I would also tell my younger self that once you get to university, things begin to change for the better. The little cliques and self-important assholes you went to school with either move away (hurrah!) or go to the same school, but are suddenly a lot less important.

In university, you’re still going to meet a lot of jackasses, but their hoity-toity, holier-than-thou crap will be largely academic snobbery – and that is always amusing to laugh at. Later, in the work force, you’ll meet more people who never really left elementary school or high school in terms of how they think. They will still be bullies, still never listen to anyone but themselves and their little crowd of butt-kissers and they will still be miserable.

You won’t be able to change any of them, but you can choose to not become one of them.

So, ten year old (and current) self, be happy. Don’t worry about trying to please people you don’t actually like – you will never win that battle. Wear what you want, follow your passions, eat cheese fries sometimes and let the mean people of this world just pass you by.

April 4, 2011   5 Comments

There is cake – but it’s squashy

Sometimes, I have delusions of grandeur and I convince myself that I am a fabulous baker.

Those chocolate chip cookies I made that were burned on the bottom and runny on the top? Crappy flour, bad recipe and the oven malfunctioned. Hardly my fault.

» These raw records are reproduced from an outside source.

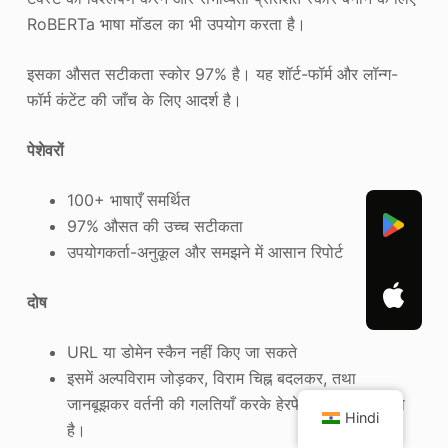
RoBERTa भाषा मॉडल का भी उपयोग करता है।
इसका औसत सटीकता स्कोर 97% है। यह शॉर्ट-फॉर्म और लॉन्ग-
फॉर्म कंटेंट की जाँच के लिए आदर्श है।
पेशेवरों
100+ भाषाएँ समर्थित
97% औसत की उच्च सटीकता
उपयोगकर्ता-अनुकूल और समझने में आसान रिपोर्ट
दोष
URL या डोमेन स्कैन नहीं किए जा सकते
इसमें अल्पविराम जोड़कर, विराम चिह्न बदलकर, तथा
जानबूझकर वर्तनी की गलतियाँ करके हेरफेर किया जा सकता
Hindi
है।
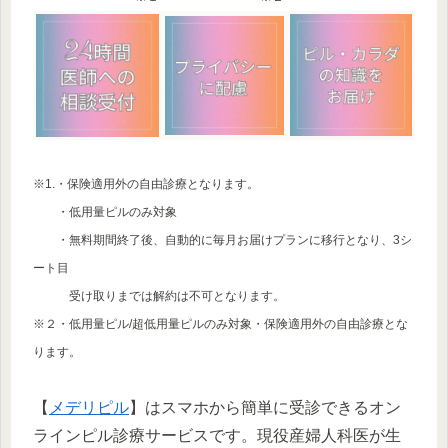
※1.・保険適用外の自由診療となります。
・低用量ピルのみ対象
・無料期間終了後、自動的に毎月お届けプランに移行となり、3シ
ート目
受け取りまでは解約は不可となります。
※２・低用量ピル/超低用量ピルのみ対象・保険適用外の自由診療とな
ります。
【
メデリピル
】はスマホから簡単に受診できるオン
ラインピル診療サービスです。現役産婦人科医が生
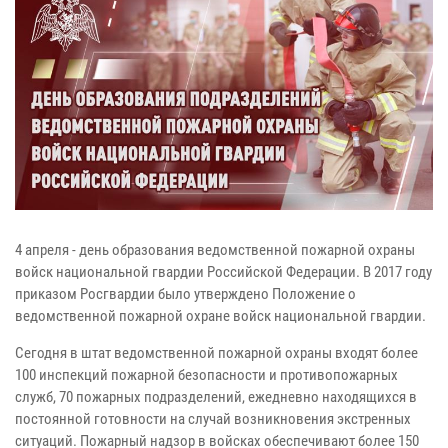
4 апреля - день образования ведомственной пожарной охраны
войск национальной гвардии Российской Федерации. В 2017 году
приказом Росгвардии было утверждено Положение о
ведомственной пожарной охране войск национальной гвардии.
Сегодня в штат ведомственной пожарной охраны входят более
100 инспекций пожарной безопасности и противопожарных
служб, 70 пожарных подразделений, ежедневно находящихся в
постоянной готовности на случай возникновения экстренных
ситуаций. Пожарный надзор в войсках обеспечивают более 150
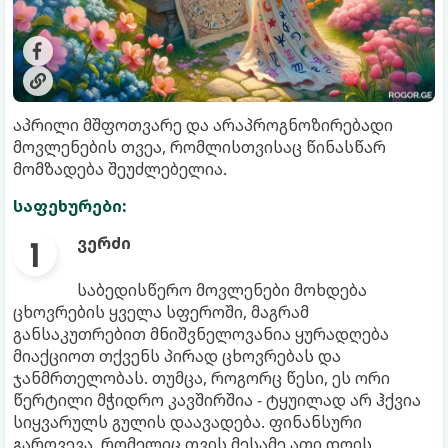
აპრილი მშფოთვარე და არაპროგნოზირებადი
მოვლენების თვეა, რომლისთვისაც წინასწარ
მომზადება შეუძლებელია.
საფეხურები:
ვერძი
საბედისწერო მოვლენები მოხდება
ცხოვრების ყველა სფეროში, მაგრამ
განსაკუთრებით მნიშვნელოვანია ყურადღება
მიაქციოთ თქვენს პირად ცხოვრებას და
ჯანმრთელობას. თუმცა, როგორც წესი, ეს ორი
წერტილი მჭიდრო კავშირშია - ტყუილად არ ჰქვია
სიყვარულს გულის დაავადება. ფინანსური
გარღვევა, რომელიც თვის მესამე ათი დღის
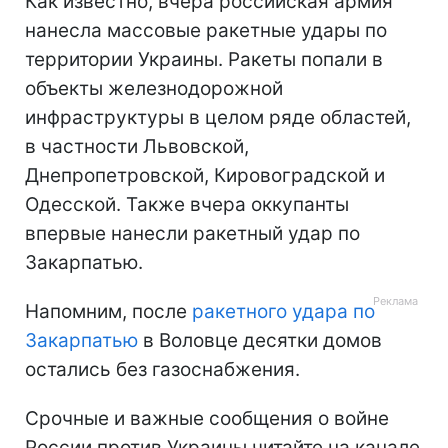
Как известно, вчера российская армия
нанесла массовые ракетные удары по
территории Украины. Ракеты попали в
объекты железнодорожной
инфраструктуры в целом ряде областей,
в частности Львовской,
Днепропетровской, Кировоградской и
Одесской. Также вчера оккупанты
впервые нанесли ракетный удар по
Закарпатью.
Напомним, после
ракетного удара по
Закарпатью
в Воловце десятки домов
остались без газоснабжения.
Срочные и важные сообщения о войне
России против Украины читайте на канале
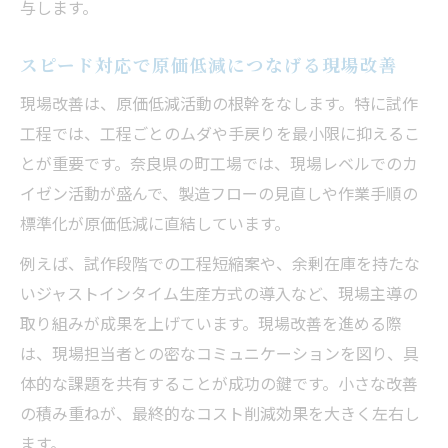
与します。
スピード対応で原価低減につなげる現場改善
現場改善は、原価低減活動の根幹をなします。特に試作
工程では、工程ごとのムダや手戻りを最小限に抑えるこ
とが重要です。奈良県の町工場では、現場レベルでのカ
イゼン活動が盛んで、製造フローの見直しや作業手順の
標準化が原価低減に直結しています。
例えば、試作段階での工程短縮案や、余剰在庫を持たな
いジャストインタイム生産方式の導入など、現場主導の
取り組みが成果を上げています。現場改善を進める際
は、現場担当者との密なコミュニケーションを図り、具
体的な課題を共有することが成功の鍵です。小さな改善
の積み重ねが、最終的なコスト削減効果を大きく左右し
ます。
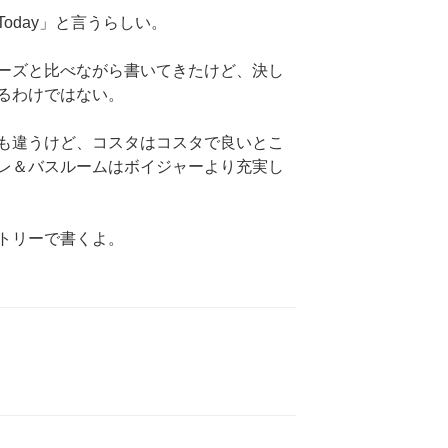
oday」と言うらしい。
ーズと比べながら書いてきたけど、決し
るわけではない。
も違うけど、コスタはコスタで良いとこ
レ＆バスルームはボイジャーより充実し
トリーで書くよ。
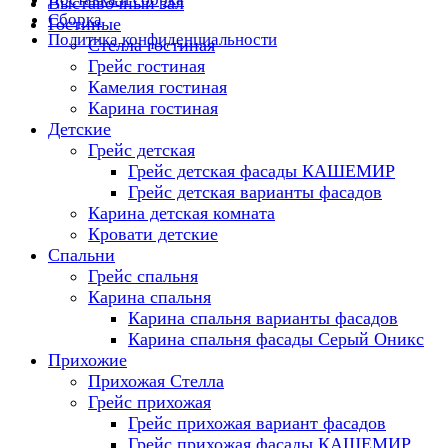
Выставочный зал
Сборка
Гостиные
Политика конфиденциальности
Стелла гостиная
Грейс гостиная
Камелия гостиная
Карина гостиная
Детские
Грейс детская
Грейс детская фасады КАШЕМИР
Грейс детская варианты фасадов
Карина детская комната
Кровати детские
Спальни
Грейс спальня
Карина спальня
Карина спальня варианты фасадов
Карина спальня фасады Серый Оникс
Прихожие
Прихожая Стелла
Грейс прихожая
Грейс прихожая вариант фасадов
Грейс прихожая фасады КАШЕМИР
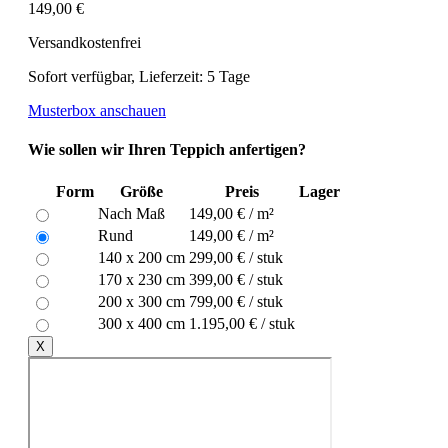
149,00 €
Versandkostenfrei
Sofort verfügbar, Lieferzeit: 5 Tage
Musterbox anschauen
Wie sollen wir Ihren Teppich anfertigen?
Form
Größe
Preis
Lager
Nach Maß
149,00 € / m²
Rund
149,00 € / m²
140 x 200 cm
299,00 € / stuk
170 x 230 cm
399,00 € / stuk
200 x 300 cm
799,00 € / stuk
300 x 400 cm
1.195,00 € / stuk
X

The birthday cake that had a rock hard centre? Faulty batter courtesy of Duncan Hines, and the worst cake pan in the universe.

Anyway, Joe just started a new job, so I went to the market and bought us something a little extravagant for dinner:  a whole chicken brought up and hand fed by monks, fresh vegetables picked by angels and a box of Betty Crocker angel-food cake mix. With rainbow sprinkles.

How hard could angel food cake be?

As it turns out, not only can I not be trusted with cake mix or baking, but I am capable of making a mess that would terrify even the most hardened Molly Maid crew.

I blame the electric beater I used.

I turned it on and mixed up a rainbow bit batter that would make Martha Stewart envious – but then to clear the beaters, I turned up the beater and splattered batter all over everything ever;

Walls? Check.

The grill, knife block and wall? Check.

My clothes, face and hair? Check.

The counter, floor and oven door? check, checkity, check!

But, the batter that was left over made a very decent cake which I then collapsed by decorating it in very heavy butter cream icing.

However, Joe, the best husband ever, ate my mostly collapsed cake with great enjoyment. In fact, I had only one piece of it (just to be polite to myself) and could often find Joe cutting himself a generous piece and sneaking off with it.

I have no idea what I’ve learned from this except that angel food cake batter in the eye is very fizzy and hurts.